● **Task statement**:
Substitute "view" for every "pose" in the listing below and write the lines out again with nothing else changed. Omit the pictures.
[Start]
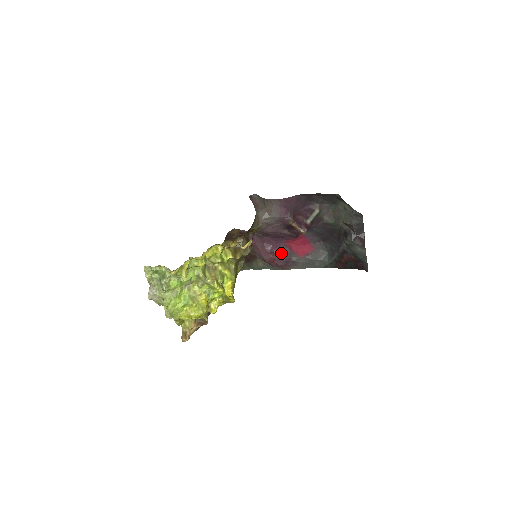
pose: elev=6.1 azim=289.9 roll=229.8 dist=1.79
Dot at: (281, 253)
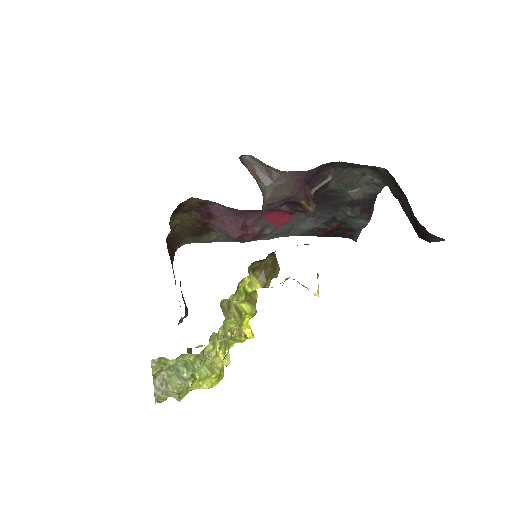
Dot at: (254, 226)
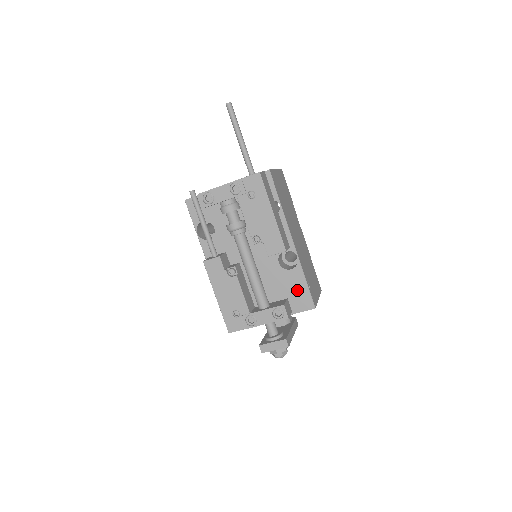
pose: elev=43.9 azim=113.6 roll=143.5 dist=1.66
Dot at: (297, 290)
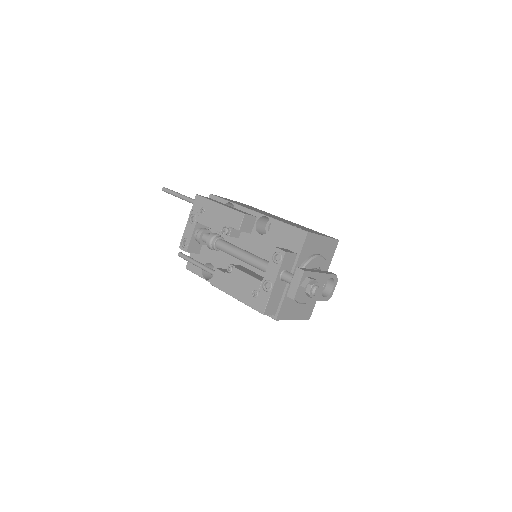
[End]
● **Solution to this exercise**:
view: elev=6.1 azim=289.9 roll=229.8 dist=1.79
Dot at: (281, 253)
Dot at: (254, 226)
view: elev=43.9 azim=113.6 roll=143.5 dist=1.66
Dot at: (297, 290)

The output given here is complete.